I am using pandas.read_excel to import an excel file into a DataFrame. This is the Code...
#!/usr/bin/python
import pandas as pd
file = 'sample.xls'
df = pd.read_excel(file, sheetname=0, skiprows=7)
This imports the file but with the below warning...
WARNING *** OLE2 stream 'SSCS': expected size 128640, actual size 512
And When when I print the dataframe, I see that the last column has completely wrong values(instead of actual values from that column, it has shows 4 for every row.
If you are using Windows, you could use Excel itself to modify all of the XLS files before loading them with Pandas. The following script will automatically unhide all of the columns in all XLS files found in a given folder:
import win32com.client as win32
import glob
excel = win32.gencache.EnsureDispatch('Excel.Application')

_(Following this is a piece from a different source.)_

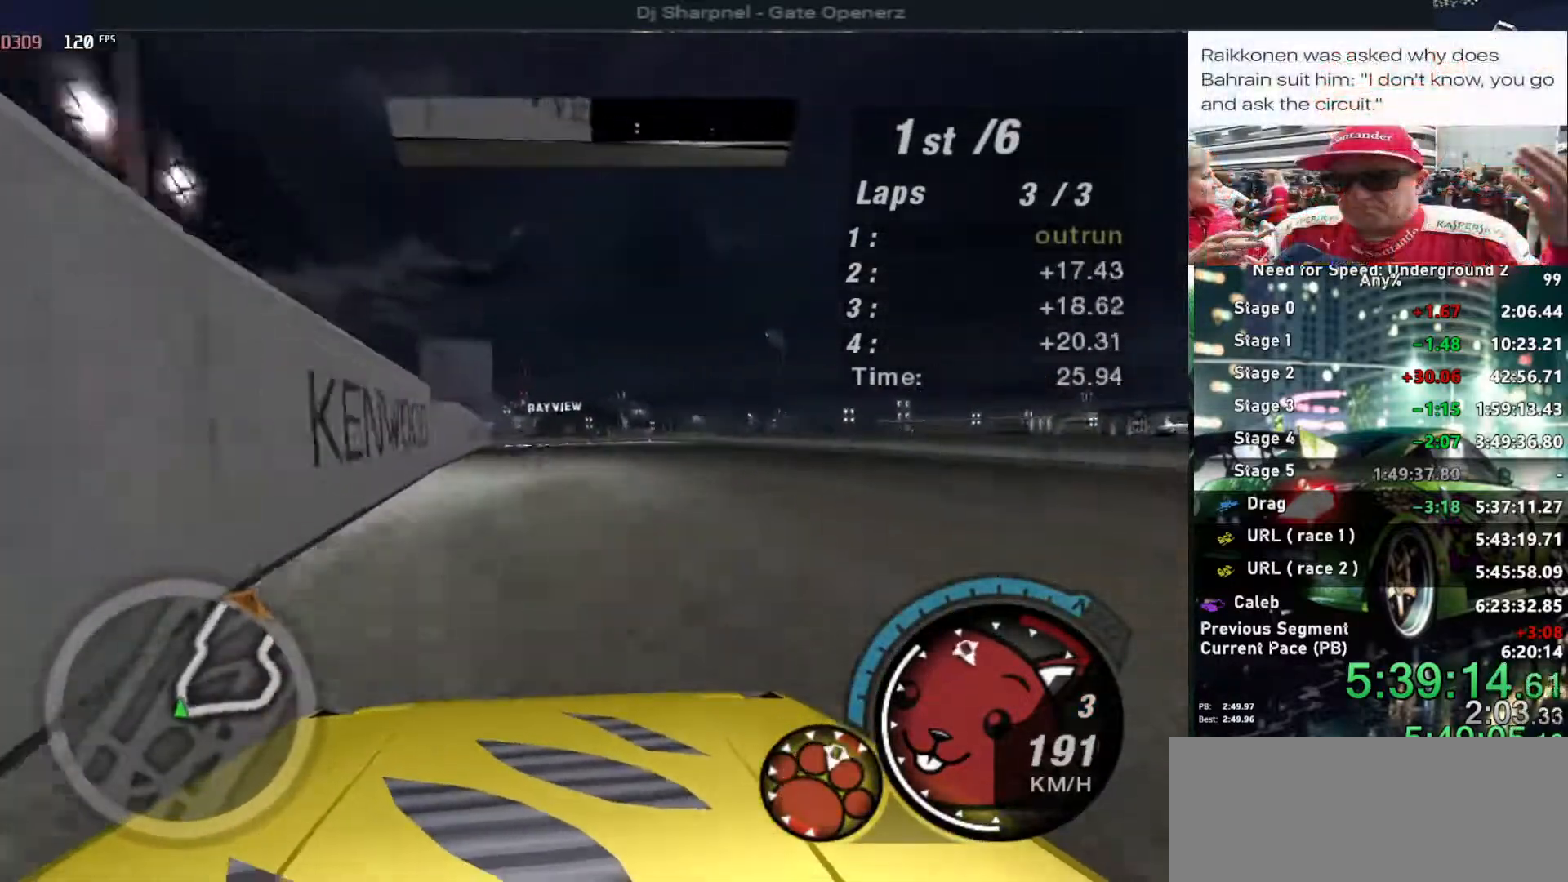
{"keys": ["alt", "up"], "events": [[133, "left", "up"], [266, "alt", "down"], [316, "right", "down"], [500, "right", "up"]]}
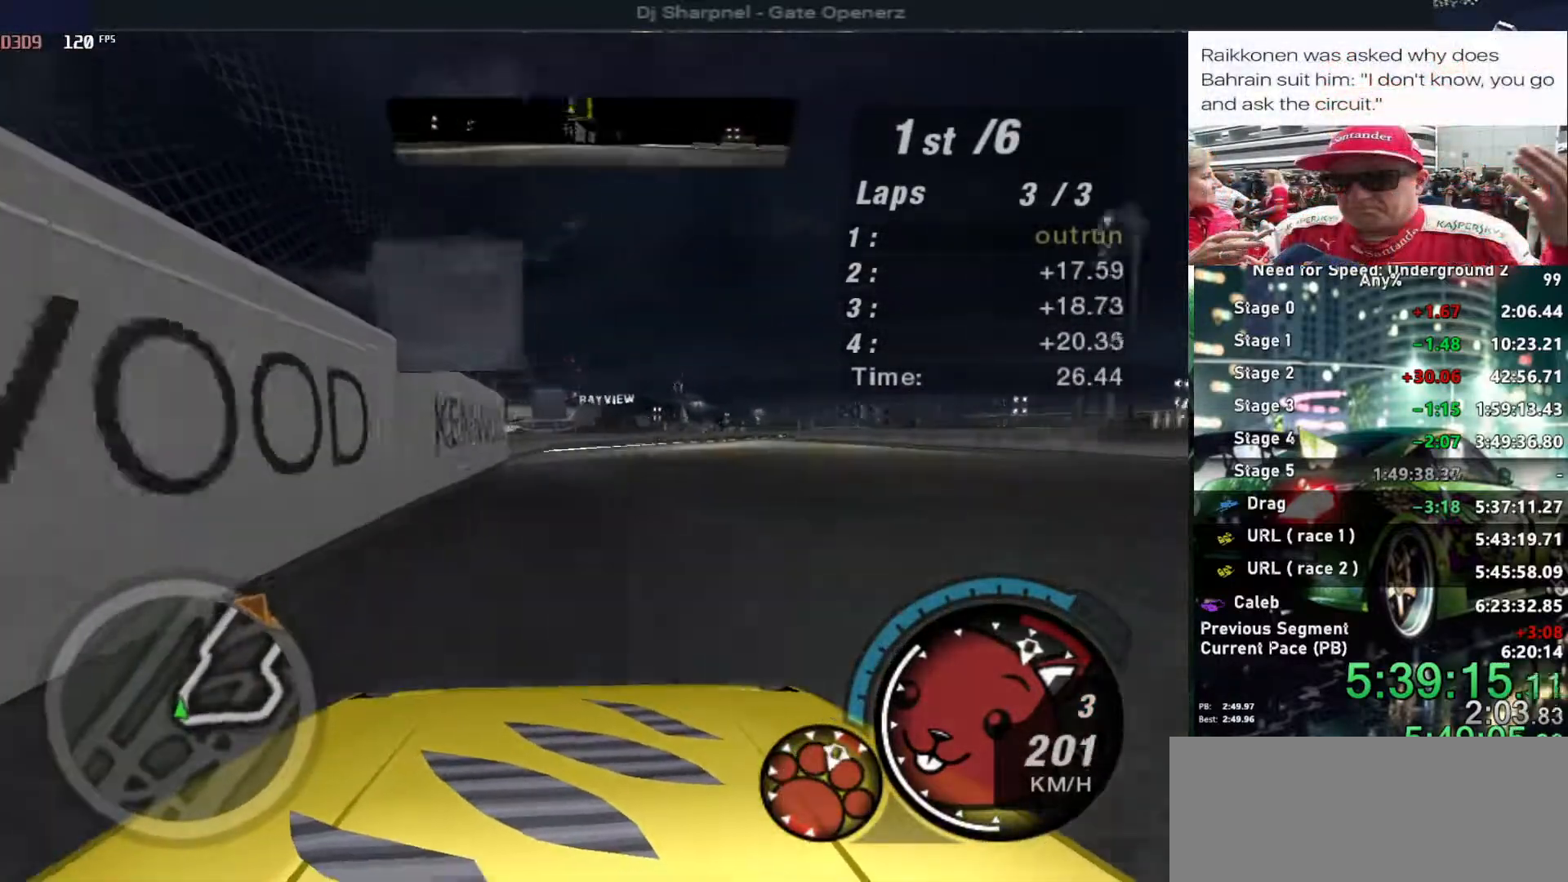
{"keys": ["alt", "right", "up"], "events": [[150, "right", "down"], [233, "right", "up"], [466, "right", "down"]]}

for xls in glob.glob(r"C:\My Path\*.xls"):
print xls
wb = excel.Workbooks.Open(xls)
ws = wb.Worksheets(1)
ws.Columns.EntireColumn.Hidden = False
excel.DisplayAlerts = False # Allow file overwrite
wb.Close(True)
excel.Application.Quit()
You might want to make a copy of your XLS files before doing this as it will be done in place. Alternatively, you could use wb.SaveAs()
to specify a different output location.